Fragment tekstu >>
-------
W ciągu ostatnich kilkudziesięciu godzin na południu kraju, głównie w południowej części woj. śląskiego i małopolskiego, spadły olbrzymie ilości deszczu, miejscami przekraczające 200 mm. To wystarczyło, aby doszło zarówno do podtopień spowodowanych ulewami, jak i wezbrań rzek.
Z mniejszych rzek, potoków i strumyków woda uchodzi do Wisły, na której zaczęła się formować fala wezbraniowa. W piątek (20.07) przepływa przez Jawiszowice na zachodnich krańcach woj. małopolskiego. Na tamtejszym wodowskazie poziom wody wyniósł 580 cm, a więc podniósł się w stosunku do stanu z ostatnich wielu dni aż o 345 cm.
Wisła przekracza stan ostrzegawczy, ale oscyluje poniżej stanu alarmowego. W dalszej kolejności fala wezbraniowa przesunie się w stronę Bierunia Nowego. W weekend (21-22.07) wezbranie przepłynie przez Kraków. W tej chwili poziom wody na Bielanach wynosi 230 cm i jest stabilny. Podczas wezbrania może się podnieść nawet o około 2 metry.
Fala powoli będzie zmierzać do Morza Bałtyckiego, wcześniej przepływając m.in. przez Sandomierz, Puławy, Warszawę i Toruń. Obecnie w stolicy na wysokości bulwarów poziom wody w Wiśle ma 68 cm i powoli opada. Zgodnie z prognozami IMGW, w sobotę (21.07) podniesie się do 85 cm, w niedzielę (22.07) do 130 cm, a w poniedziałek (23.07) do 290 cm.
Warto obserwować, jak Wisła wzbiera, ponieważ w ciągu zaledwie 3 dni jej poziom wzrośnie o ponad 2 metry. Tworzące się w ostatnich tygodniach łachy, z powodu bardzo niskiego stanu Wisły, znikną pod wodą.
Podczas wezbrania na odcinku między Jawiszowicami a Sandomierzem poziom wody w Wiśle może przekraczać stan ostrzegawczy, a lokalnie także alarmowy, ale nieznacznie. Nic nie wskazuje na to, aby miało dochodzić do przerwania wałów i powodzi.
-------
Fragmenty zbioru danych >>
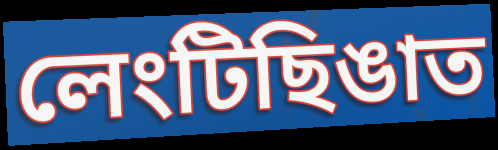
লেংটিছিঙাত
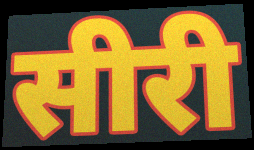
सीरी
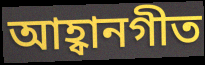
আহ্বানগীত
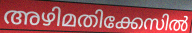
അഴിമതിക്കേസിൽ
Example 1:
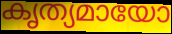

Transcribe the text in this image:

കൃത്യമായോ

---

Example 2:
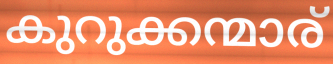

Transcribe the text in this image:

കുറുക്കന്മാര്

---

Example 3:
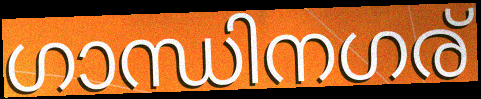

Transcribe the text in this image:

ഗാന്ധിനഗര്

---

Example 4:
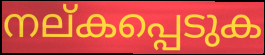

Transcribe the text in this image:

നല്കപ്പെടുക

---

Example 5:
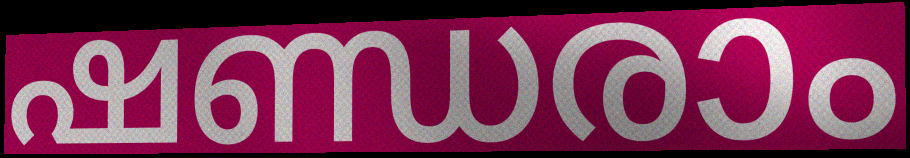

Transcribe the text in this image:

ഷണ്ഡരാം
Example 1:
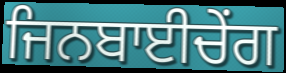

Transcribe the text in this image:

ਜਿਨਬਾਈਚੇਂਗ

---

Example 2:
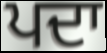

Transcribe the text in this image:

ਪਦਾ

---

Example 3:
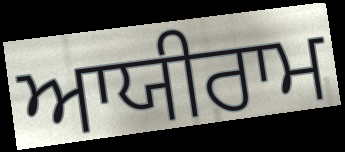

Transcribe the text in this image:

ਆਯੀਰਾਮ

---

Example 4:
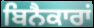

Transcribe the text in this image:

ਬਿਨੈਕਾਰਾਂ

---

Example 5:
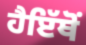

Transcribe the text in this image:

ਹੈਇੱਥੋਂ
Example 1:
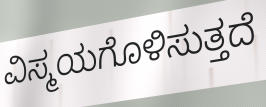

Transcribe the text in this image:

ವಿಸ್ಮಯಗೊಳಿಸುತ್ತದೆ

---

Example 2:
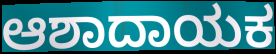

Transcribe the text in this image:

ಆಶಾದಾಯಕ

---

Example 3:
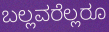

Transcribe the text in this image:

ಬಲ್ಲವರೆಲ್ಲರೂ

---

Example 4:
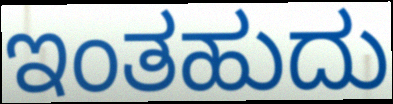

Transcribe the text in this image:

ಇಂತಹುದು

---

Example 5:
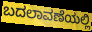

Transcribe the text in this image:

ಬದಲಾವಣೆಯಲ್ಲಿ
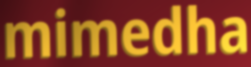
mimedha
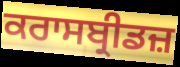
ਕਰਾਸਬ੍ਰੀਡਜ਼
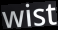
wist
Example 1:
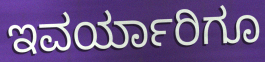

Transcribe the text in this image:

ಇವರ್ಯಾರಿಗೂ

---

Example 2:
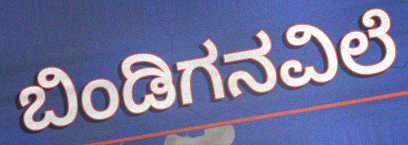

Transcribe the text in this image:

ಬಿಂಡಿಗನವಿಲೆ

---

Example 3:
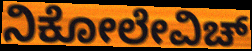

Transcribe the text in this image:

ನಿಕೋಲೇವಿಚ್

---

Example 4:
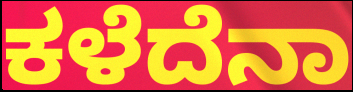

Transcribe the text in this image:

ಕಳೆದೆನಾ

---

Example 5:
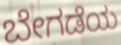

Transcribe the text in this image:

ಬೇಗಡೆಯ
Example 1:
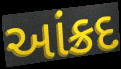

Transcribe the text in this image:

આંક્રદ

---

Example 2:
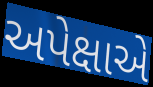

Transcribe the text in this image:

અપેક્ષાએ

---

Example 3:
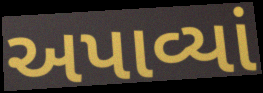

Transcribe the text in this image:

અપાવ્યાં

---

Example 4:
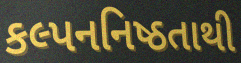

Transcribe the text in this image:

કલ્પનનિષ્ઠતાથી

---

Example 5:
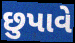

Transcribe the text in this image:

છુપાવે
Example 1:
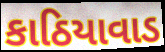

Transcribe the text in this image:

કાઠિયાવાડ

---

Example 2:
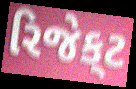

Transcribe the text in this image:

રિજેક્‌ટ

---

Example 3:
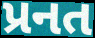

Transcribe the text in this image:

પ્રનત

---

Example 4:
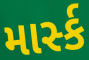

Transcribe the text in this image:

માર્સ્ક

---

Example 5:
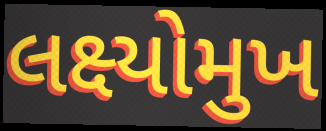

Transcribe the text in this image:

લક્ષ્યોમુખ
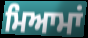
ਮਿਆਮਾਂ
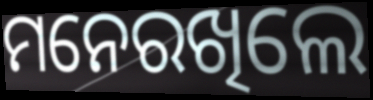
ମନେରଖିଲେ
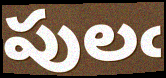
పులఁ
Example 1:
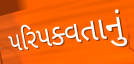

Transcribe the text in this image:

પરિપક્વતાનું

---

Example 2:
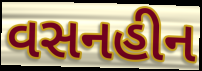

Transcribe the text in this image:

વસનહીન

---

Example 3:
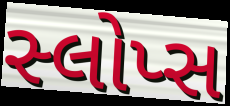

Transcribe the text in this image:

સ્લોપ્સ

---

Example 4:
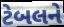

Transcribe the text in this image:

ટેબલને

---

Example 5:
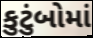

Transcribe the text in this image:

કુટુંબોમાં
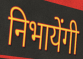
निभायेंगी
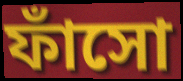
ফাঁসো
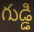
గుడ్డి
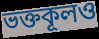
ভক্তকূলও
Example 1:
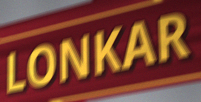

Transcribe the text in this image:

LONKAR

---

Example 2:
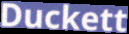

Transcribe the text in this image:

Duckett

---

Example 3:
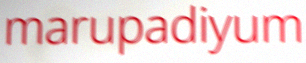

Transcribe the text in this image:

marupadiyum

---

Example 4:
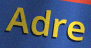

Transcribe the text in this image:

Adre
-------
Zadania do wykonania >>
A. Wymień miasta, które tekst o wezbraniu Wisły podaje w zdaniu zaczynającym się od „Fala powoli będzie zmierzać do Morza Bałtyckiego”.
B. Dopisz dalszy ciąg tekstu o wezbraniu Wisły, zaczynając po jego ostatnim zdaniu.
Rekordy pochodzą z innego źródła niż tekst.

Odpowiedzi do zadań >>
A. Sandomierz, Puławy, Warszawa, Toruń

B.
Zanim wezbranie dotrze do Warszawy zostanie znacznie spłaszczona. Również w stolicy Wisła nie będzie stanowić żadnego zagrożenia. Z kolei na Odrze i w całym jej dorzeczu nie ma zagrożenia powodziowego.
Szkody po ulewach
W dalszym ciągu najtrudniejsza sytuacja ma miejsce w południowej części województwa śląskiego i małopolskiego, gdzie spadło najwięcej deszczu. Tam nagłe wezbrania na rzekach spowodowały zalania kilku miejscowości oraz podmycia i uszkodzenia dróg.
Na wielu odcinkach poważnie uszkodzona jest droga wojewódzka nr 968 między Kamienicą a Lubomierzem na obrzeżach Gorczańskiego Parku Narodowego, która została podmyta przez wezbraną Kamienicę. Mieszkańcy miejscowości Szczawa obawiają się osunięć ziemi i uszkodzenia swoich domów.
Obecnie opady w regionie znacznie osłabły, ale w piątek (20.07) mogą się jeszcze pojawiać, choć przelotnie. W ich trakcie może spaść do 15 mm deszczu. Większe opady spodziewane są na wschodzie kraju, gdzie burze będą silniejsze i tam mogą w ciągu jednej godziny przynieść do 30 mm deszczu.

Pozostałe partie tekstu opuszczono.